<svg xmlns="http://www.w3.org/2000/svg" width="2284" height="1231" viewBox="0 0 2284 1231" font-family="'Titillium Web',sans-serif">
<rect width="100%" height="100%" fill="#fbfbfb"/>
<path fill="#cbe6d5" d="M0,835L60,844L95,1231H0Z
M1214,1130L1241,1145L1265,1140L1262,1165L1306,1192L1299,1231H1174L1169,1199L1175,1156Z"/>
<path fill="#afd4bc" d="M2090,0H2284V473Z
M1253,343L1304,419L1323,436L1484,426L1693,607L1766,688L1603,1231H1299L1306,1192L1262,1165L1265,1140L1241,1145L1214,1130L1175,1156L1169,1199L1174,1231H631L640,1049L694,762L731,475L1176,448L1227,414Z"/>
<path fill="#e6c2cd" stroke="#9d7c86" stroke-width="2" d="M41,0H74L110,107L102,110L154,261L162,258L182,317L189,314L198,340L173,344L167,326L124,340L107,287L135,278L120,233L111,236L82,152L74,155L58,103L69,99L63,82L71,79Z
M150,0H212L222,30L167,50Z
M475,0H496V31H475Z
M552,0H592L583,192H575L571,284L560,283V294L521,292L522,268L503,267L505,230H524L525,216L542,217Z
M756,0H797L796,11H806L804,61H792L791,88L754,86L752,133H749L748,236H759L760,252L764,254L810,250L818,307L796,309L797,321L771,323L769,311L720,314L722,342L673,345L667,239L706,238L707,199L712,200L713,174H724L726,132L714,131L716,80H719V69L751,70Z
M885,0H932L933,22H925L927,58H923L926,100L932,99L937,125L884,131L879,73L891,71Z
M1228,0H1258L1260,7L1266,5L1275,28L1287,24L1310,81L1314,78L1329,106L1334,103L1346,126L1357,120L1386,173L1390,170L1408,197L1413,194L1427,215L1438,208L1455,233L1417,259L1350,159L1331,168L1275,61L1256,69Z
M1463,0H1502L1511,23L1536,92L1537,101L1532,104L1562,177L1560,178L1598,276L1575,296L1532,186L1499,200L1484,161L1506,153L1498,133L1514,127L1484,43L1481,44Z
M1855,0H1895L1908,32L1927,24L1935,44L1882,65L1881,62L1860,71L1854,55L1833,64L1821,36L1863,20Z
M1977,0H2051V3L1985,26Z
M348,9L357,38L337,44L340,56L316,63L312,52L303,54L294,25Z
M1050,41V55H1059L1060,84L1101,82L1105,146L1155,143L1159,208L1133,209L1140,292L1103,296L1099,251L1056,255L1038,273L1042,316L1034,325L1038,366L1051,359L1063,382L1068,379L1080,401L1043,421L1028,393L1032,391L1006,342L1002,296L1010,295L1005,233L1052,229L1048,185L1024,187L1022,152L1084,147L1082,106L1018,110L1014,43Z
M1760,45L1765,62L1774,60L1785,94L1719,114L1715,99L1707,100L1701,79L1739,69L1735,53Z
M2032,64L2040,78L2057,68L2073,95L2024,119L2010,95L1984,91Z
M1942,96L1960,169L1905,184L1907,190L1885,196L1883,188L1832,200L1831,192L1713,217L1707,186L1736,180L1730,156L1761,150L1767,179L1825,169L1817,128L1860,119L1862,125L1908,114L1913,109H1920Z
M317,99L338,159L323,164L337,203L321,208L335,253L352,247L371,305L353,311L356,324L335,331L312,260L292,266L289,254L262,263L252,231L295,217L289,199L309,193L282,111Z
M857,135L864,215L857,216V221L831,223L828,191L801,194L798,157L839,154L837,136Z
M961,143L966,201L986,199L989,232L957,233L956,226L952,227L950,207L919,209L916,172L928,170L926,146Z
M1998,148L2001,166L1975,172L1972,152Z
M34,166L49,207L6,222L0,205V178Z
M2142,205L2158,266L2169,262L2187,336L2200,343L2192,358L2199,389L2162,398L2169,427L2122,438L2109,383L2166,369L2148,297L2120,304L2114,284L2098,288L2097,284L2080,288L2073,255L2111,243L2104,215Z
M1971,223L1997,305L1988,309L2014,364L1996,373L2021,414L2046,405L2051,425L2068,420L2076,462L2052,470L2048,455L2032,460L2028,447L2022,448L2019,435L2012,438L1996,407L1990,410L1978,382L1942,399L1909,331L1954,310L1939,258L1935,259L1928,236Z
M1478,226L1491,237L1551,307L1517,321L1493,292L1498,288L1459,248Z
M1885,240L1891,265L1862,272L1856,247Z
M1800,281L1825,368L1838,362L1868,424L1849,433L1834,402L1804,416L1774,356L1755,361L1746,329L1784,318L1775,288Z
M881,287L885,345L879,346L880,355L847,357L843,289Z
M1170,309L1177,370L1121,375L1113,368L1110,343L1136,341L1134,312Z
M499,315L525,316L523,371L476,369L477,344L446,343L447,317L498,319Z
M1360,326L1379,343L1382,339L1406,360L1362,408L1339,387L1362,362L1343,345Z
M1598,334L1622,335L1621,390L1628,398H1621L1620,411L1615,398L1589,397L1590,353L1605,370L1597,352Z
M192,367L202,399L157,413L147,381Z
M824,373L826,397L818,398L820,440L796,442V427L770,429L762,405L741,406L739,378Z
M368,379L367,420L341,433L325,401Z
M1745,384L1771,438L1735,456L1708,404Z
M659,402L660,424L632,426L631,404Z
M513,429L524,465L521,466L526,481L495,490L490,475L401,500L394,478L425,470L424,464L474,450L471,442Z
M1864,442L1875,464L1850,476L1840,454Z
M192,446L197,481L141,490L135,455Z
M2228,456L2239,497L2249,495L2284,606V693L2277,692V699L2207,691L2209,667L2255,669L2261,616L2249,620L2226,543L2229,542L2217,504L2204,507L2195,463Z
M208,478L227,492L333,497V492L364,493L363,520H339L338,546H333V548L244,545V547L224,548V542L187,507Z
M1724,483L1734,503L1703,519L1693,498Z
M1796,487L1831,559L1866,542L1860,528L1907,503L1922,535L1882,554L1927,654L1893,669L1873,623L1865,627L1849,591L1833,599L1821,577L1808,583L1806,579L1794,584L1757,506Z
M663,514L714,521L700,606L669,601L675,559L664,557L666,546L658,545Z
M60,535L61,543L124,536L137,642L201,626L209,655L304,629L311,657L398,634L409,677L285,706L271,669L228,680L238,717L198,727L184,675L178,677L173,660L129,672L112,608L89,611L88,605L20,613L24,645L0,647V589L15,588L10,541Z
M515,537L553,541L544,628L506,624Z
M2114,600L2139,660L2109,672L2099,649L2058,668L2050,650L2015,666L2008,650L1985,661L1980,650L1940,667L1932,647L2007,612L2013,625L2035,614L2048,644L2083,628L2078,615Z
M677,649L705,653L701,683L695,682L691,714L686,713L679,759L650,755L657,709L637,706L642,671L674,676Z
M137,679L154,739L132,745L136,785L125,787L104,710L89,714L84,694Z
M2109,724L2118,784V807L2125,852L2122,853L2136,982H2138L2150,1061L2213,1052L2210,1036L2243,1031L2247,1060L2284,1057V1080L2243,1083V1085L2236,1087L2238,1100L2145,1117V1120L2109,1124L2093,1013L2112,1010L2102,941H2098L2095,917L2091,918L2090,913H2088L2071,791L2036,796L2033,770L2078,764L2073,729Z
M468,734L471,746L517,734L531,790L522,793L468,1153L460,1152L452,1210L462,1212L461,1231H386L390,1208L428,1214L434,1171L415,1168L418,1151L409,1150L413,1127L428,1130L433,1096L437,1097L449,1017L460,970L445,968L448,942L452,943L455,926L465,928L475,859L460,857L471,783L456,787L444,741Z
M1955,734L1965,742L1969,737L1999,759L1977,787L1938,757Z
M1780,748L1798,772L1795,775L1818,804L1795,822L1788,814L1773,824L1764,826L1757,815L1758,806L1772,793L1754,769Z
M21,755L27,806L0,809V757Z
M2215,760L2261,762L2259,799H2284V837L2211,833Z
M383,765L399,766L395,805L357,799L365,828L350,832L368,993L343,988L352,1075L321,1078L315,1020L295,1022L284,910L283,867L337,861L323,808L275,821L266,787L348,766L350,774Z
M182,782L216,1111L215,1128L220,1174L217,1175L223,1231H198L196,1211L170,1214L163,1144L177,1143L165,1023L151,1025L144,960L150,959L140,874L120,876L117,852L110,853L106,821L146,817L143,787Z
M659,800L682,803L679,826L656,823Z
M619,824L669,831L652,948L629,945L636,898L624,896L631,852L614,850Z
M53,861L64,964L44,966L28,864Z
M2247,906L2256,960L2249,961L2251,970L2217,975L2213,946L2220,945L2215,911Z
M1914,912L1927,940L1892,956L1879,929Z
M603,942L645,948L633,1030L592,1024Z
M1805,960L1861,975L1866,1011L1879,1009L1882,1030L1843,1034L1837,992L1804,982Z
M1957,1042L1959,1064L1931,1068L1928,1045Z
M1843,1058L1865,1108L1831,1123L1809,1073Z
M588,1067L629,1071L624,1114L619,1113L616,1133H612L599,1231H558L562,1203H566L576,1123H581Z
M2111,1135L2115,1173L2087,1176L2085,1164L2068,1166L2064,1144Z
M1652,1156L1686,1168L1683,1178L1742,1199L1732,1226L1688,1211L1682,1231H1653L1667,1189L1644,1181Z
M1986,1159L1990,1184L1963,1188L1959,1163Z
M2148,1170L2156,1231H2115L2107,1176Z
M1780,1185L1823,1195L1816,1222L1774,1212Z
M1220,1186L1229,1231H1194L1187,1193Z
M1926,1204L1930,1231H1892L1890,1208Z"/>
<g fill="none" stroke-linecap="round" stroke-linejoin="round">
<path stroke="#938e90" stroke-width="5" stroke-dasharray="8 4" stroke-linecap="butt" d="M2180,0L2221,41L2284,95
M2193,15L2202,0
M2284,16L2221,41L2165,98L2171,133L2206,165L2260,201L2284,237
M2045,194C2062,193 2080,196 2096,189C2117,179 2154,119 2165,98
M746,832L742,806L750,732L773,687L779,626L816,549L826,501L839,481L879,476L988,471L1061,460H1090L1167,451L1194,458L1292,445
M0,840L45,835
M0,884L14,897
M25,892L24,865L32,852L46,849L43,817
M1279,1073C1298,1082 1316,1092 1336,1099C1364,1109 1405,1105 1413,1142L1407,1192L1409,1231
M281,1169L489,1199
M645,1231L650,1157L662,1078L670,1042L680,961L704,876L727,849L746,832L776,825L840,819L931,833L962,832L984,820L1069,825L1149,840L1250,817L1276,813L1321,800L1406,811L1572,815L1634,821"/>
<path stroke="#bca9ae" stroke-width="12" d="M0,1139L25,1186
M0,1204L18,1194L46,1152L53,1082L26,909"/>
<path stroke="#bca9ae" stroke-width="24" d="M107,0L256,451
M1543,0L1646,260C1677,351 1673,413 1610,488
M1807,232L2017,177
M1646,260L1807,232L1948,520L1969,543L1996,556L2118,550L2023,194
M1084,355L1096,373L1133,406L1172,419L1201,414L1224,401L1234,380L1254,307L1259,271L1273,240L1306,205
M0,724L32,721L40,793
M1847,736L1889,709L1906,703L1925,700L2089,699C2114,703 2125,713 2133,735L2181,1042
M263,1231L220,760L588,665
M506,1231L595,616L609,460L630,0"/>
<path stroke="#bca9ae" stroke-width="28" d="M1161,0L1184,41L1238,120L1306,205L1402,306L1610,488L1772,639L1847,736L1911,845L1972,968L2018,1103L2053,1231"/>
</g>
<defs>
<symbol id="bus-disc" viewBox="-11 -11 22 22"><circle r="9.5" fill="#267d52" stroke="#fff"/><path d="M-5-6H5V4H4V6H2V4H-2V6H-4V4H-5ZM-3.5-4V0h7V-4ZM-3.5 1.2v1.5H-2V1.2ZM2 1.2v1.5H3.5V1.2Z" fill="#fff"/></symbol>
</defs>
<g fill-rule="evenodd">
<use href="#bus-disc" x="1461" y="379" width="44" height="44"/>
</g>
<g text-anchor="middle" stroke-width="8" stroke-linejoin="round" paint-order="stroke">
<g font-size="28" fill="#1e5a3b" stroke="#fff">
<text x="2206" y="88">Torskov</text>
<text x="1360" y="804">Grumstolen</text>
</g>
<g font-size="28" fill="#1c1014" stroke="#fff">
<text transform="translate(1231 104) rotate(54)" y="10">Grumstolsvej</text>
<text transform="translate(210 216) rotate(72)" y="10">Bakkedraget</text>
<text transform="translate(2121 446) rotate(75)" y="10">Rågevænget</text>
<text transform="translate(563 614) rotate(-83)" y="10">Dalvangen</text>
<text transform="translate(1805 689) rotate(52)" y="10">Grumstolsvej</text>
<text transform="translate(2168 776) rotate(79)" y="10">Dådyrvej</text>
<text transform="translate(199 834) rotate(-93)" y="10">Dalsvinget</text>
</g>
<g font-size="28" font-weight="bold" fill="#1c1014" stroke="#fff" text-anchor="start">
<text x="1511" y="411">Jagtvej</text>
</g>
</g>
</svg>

______________________________

When a line in the material above includes the word "text", copy that line.

<g text-anchor="middle" stroke-width="8" stroke-linejoin="round" paint-order="stroke">
<text x="2206" y="88">Torskov</text>
<text x="1360" y="804">Grumstolen</text>
<text transform="translate(1231 104) rotate(54)" y="10">Grumstolsvej</text>
<text transform="translate(210 216) rotate(72)" y="10">Bakkedraget</text>
<text transform="translate(2121 446) rotate(75)" y="10">Rågevænget</text>
<text transform="translate(563 614) rotate(-83)" y="10">Dalvangen</text>
<text transform="translate(1805 689) rotate(52)" y="10">Grumstolsvej</text>
<text transform="translate(2168 776) rotate(79)" y="10">Dådyrvej</text>
<text transform="translate(199 834) rotate(-93)" y="10">Dalsvinget</text>
<g font-size="28" font-weight="bold" fill="#1c1014" stroke="#fff" text-anchor="start">
<text x="1511" y="411">Jagtvej</text>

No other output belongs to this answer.